THE TASK — Copy out the data so that nothing differs from the original.
▽
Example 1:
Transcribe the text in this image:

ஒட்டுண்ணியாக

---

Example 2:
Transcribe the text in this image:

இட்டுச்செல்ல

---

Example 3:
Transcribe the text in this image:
△
ANSWER SECTION —
Example 1:
Transcribe the text in this image:

ஒட்டுண்ணியாக

---

Example 2:
Transcribe the text in this image:

இட்டுச்செல்ல

---

Example 3:
Transcribe the text in this image:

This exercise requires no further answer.